I have my Onenote files in my Onedrive folder so everything syncs as I work. I go to create a new notebook in the folder today, start working and this message pops up. It made no sense because I was working like normal so I close my notebook and open it again. Turns out I can't open the notebook again because every section has corrupted. Great, thanks for "Onenote does not recognise this file and it cannot be opened. It may not be a Onenote file or it may be corrupted"

I make another notebook outside the Onedrive folder, type stuff in, wait for an hour and no message has yet to pop up. I move this notebook into the Onedrive folder and the error message pops up. 
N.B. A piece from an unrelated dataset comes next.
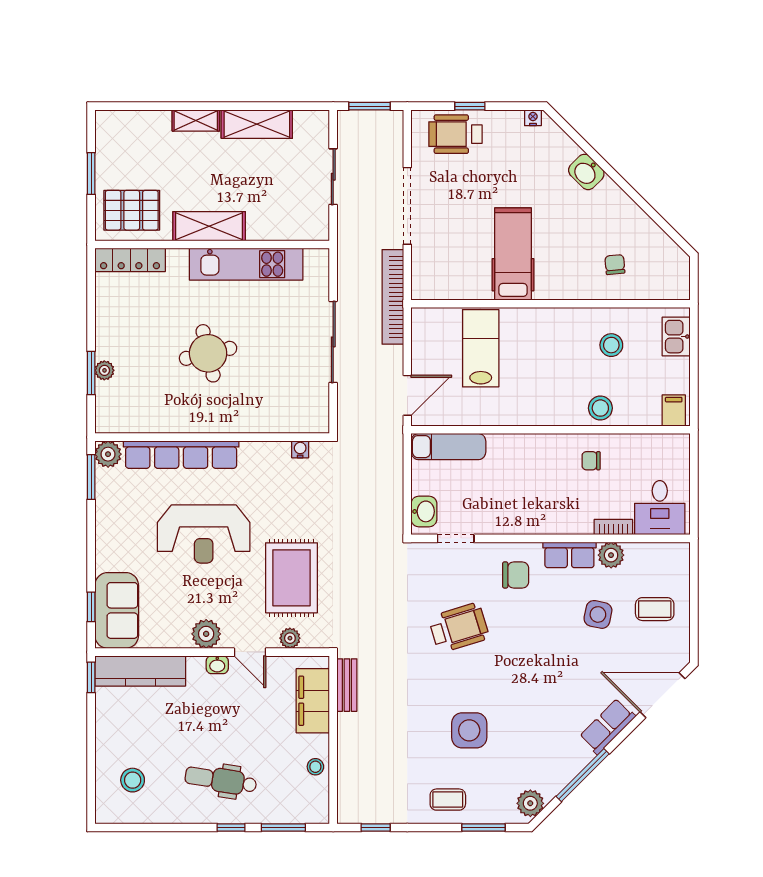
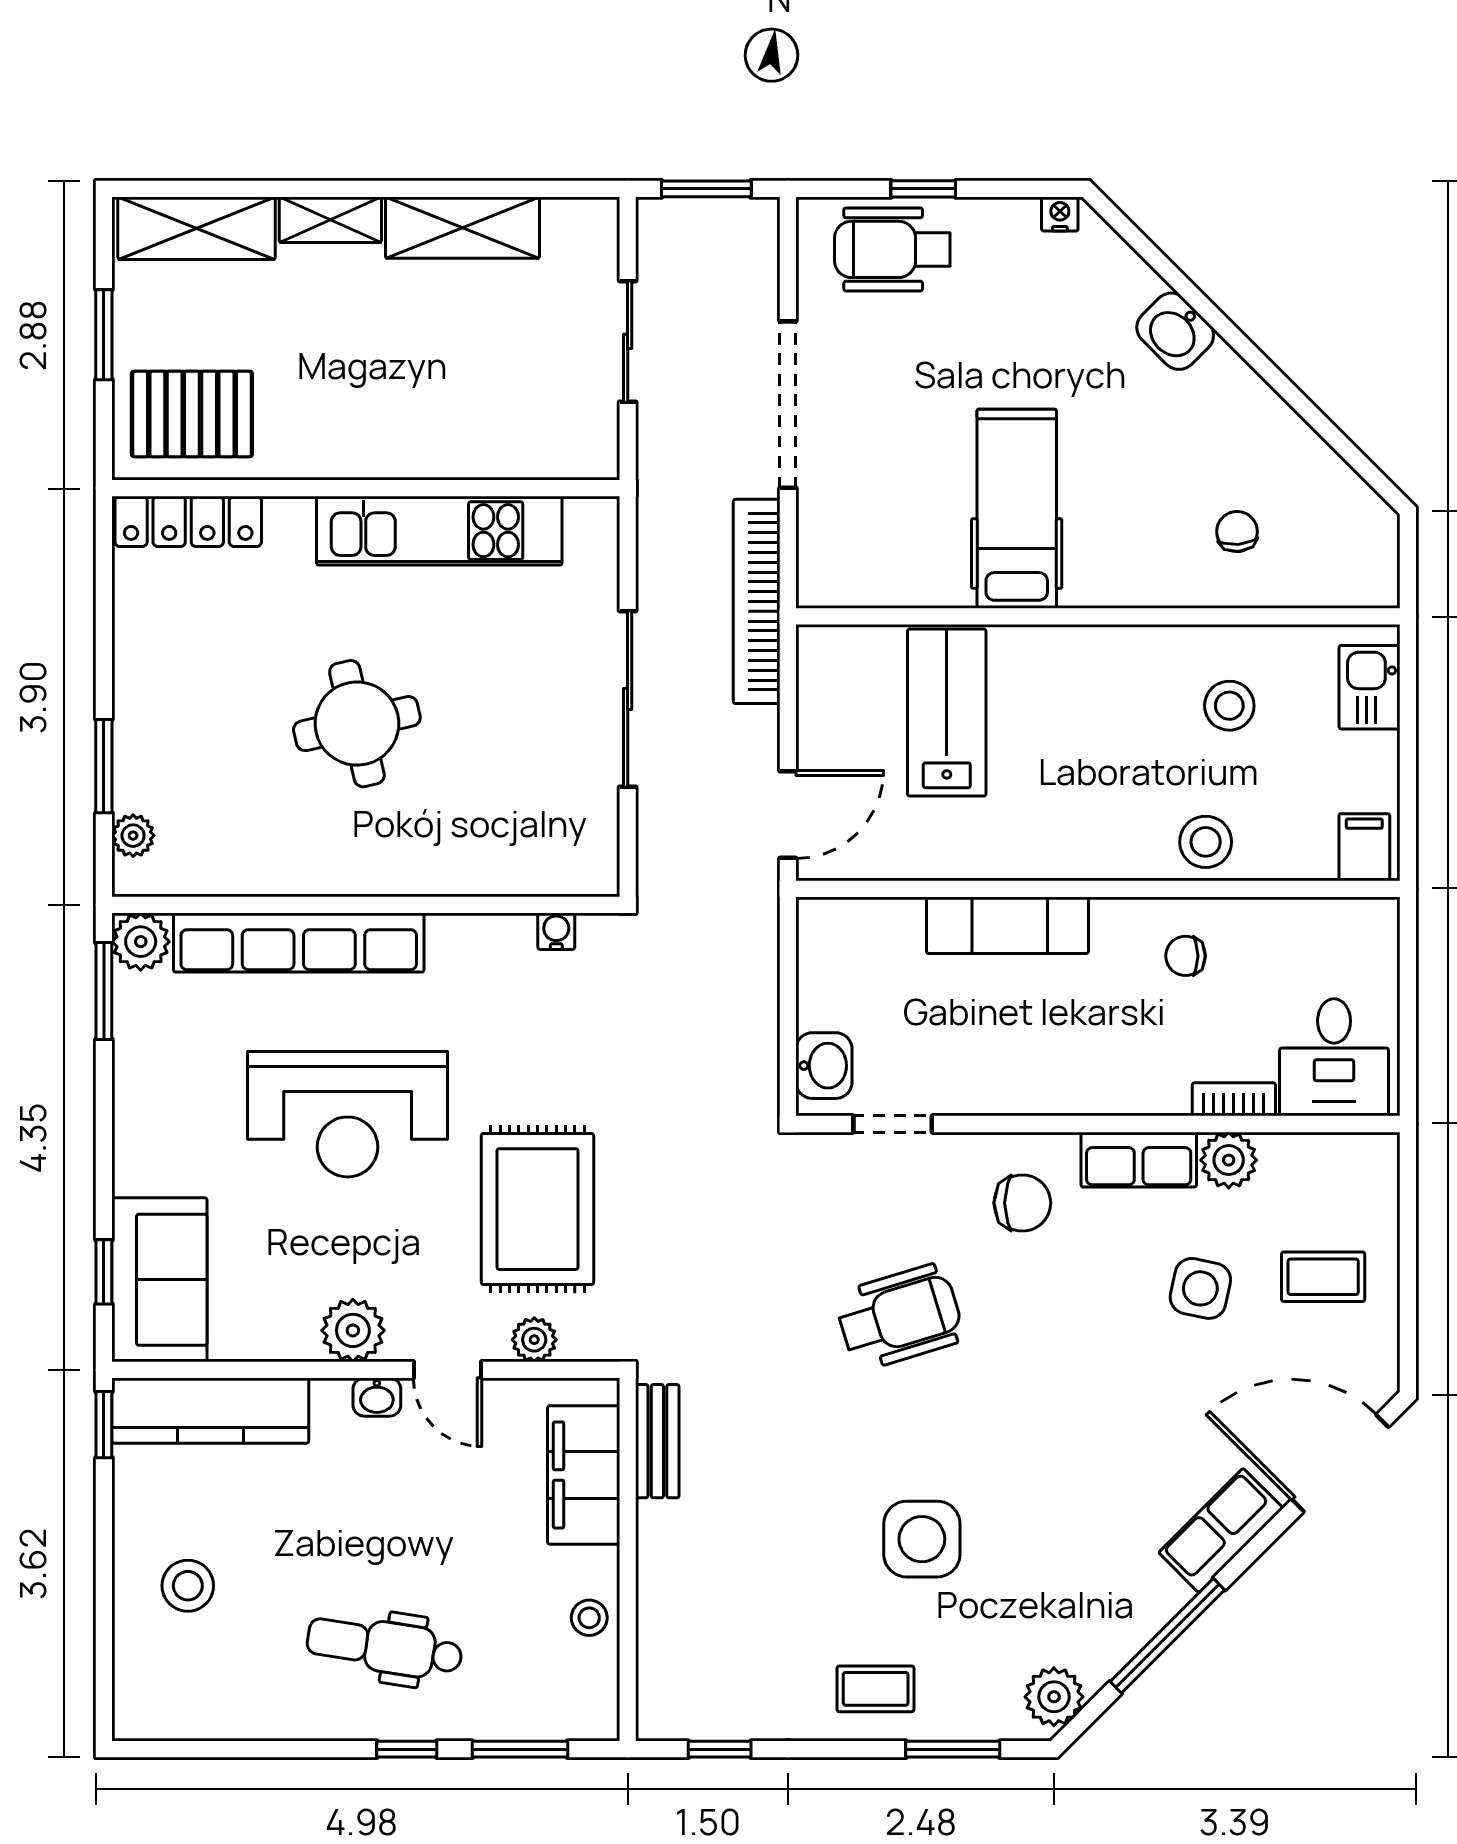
shelving: (209, 226) -> (197, 228), moved
plant: (104, 370) -> (133, 836), moved
exam couch: (448, 447) -> (1007, 925), moved
stool: (133, 780) -> (188, 1586), moved

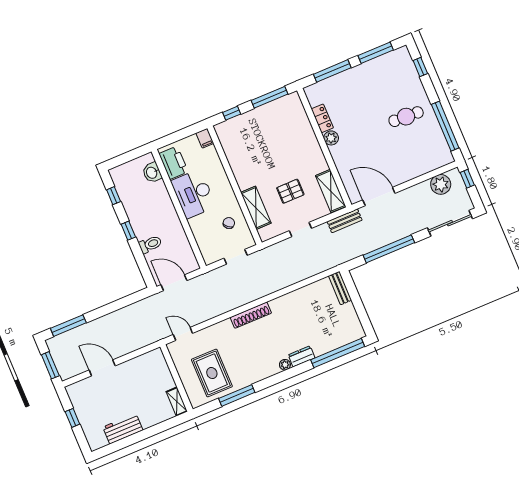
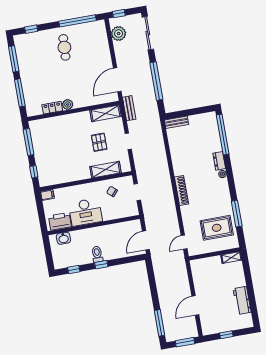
toilet: (150, 244) -> (97, 254), moved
So now I'm really annoyed because of time wasted trying to Google some other solutions like force repairing only to say 'Onenote cannot repair this file'. Other solutions haven't worked for me either. Also Onedrive now does this hilarious thing: 










Of course I can reinstall Office and Onedrive or just backup to a hard drive but I wanted to see if anyone knew how to solve this before I tried that painful process. I have a suspicion its probably to do with Onedrive though.


----------



## skotom (Mar 2, 2017)

Bump for visibility. I am having the same problem once I moved all onenote files to OneDrive. Every onenote which is updated/changed or added displays this error code (0xE00000C8) when trying to sync with OneNote

EDIT: However, all the changes i make are saved and accessible once I close and reopen OneNote. A new "Read-Only" onenote file is also created.


----------